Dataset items
*** Block opens ***
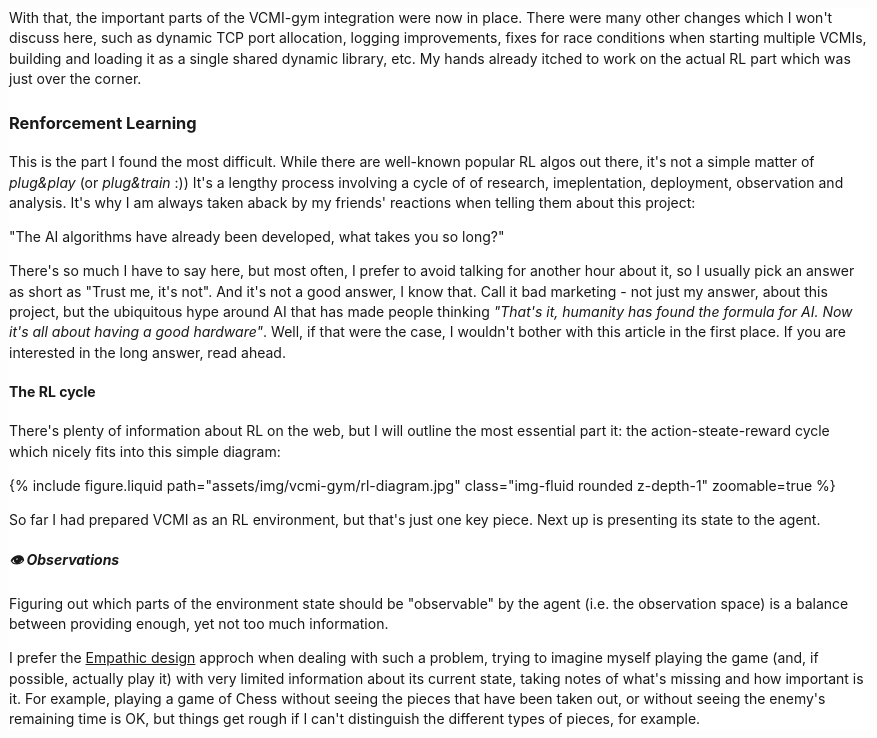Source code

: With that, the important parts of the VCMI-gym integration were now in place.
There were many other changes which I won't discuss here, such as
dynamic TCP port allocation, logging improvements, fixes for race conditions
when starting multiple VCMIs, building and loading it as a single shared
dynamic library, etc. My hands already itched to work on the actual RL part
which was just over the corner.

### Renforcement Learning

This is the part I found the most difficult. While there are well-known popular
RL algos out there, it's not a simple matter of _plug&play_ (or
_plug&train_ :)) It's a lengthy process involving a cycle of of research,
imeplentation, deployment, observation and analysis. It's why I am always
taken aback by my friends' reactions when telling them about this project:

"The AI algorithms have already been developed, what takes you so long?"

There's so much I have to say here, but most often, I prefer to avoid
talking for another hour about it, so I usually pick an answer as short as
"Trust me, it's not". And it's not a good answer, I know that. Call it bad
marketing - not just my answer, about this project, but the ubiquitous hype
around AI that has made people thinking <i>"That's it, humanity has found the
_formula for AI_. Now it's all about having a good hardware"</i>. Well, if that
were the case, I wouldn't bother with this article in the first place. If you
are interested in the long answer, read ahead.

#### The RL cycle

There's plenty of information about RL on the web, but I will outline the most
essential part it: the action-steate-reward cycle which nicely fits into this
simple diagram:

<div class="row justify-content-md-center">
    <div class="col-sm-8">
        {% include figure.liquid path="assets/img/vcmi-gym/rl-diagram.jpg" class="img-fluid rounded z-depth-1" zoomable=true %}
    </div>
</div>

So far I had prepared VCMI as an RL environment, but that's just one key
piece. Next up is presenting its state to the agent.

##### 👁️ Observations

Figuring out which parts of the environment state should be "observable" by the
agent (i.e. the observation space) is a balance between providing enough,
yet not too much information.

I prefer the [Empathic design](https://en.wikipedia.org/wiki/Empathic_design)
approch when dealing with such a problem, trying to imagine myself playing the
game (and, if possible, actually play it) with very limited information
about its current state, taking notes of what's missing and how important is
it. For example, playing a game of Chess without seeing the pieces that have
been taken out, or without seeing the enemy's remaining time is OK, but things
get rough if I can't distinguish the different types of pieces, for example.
*** Block closes ***
The task: Please write out every line of the rows above as a JSON list of strings, one string per line, with blank lines skipped. Leave the pictures out.

Finished exercise:
[
  "Source code",
  ": With that, the important parts of the VCMI-gym integration were now in place.",
  "There were many other changes which I won't discuss here, such as",
  "dynamic TCP port allocation, logging improvements, fixes for race conditions",
  "when starting multiple VCMIs, building and loading it as a single shared",
  "dynamic library, etc. My hands already itched to work on the actual RL part",
  "which was just over the corner.",
  "### Renforcement Learning",
  "This is the part I found the most difficult. While there are well-known popular",
  "RL algos out there, it's not a simple matter of _plug&play_ (or",
  "_plug&train_ :)) It's a lengthy process involving a cycle of of research,",
  "imeplentation, deployment, observation and analysis. It's why I am always",
  "taken aback by my friends' reactions when telling them about this project:",
  "\"The AI algorithms have already been developed, what takes you so long?\"",
  "There's so much I have to say here, but most often, I prefer to avoid",
  "talking for another hour about it, so I usually pick an answer as short as",
  "\"Trust me, it's not\". And it's not a good answer, I know that. Call it bad",
  "marketing - not just my answer, about this project, but the ubiquitous hype",
  "around AI that has made people thinking <i>\"That's it, humanity has found the",
  "_formula for AI_. Now it's all about having a good hardware\"</i>. Well, if that",
  "were the case, I wouldn't bother with this article in the first place. If you",
  "are interested in the long answer, read ahead.",
  "#### The RL cycle",
  "There's plenty of information about RL on the web, but I will outline the most",
  "essential part it: the action-steate-reward cycle which nicely fits into this",
  "simple diagram:",
  "<div class=\"row justify-content-md-center\">",
  "    <div class=\"col-sm-8\">",
  "        {% include figure.liquid path=\"assets/img/vcmi-gym/rl-diagram.jpg\" class=\"img-fluid rounded z-depth-1\" zoomable=true %}",
  "    </div>",
  "</div>",
  "So far I had prepared VCMI as an RL environment, but that's just one key",
  "piece. Next up is presenting its state to the agent.",
  "##### 👁️ Observations",
  "Figuring out which parts of the environment state should be \"observable\" by the",
  "agent (i.e. the observation space) is a balance between providing enough,",
  "yet not too much information.",
  "I prefer the [Empathic design](https://en.wikipedia.org/wiki/Empathic_design)",
  "approch when dealing with such a problem, trying to imagine myself playing the",
  "game (and, if possible, actually play it) with very limited information",
  "about its current state, taking notes of what's missing and how important is",
  "it. For example, playing a game of Chess without seeing the pieces that have",
  "been taken out, or without seeing the enemy's remaining time is OK, but things",
  "get rough if I can't distinguish the different types of pieces, for example."
]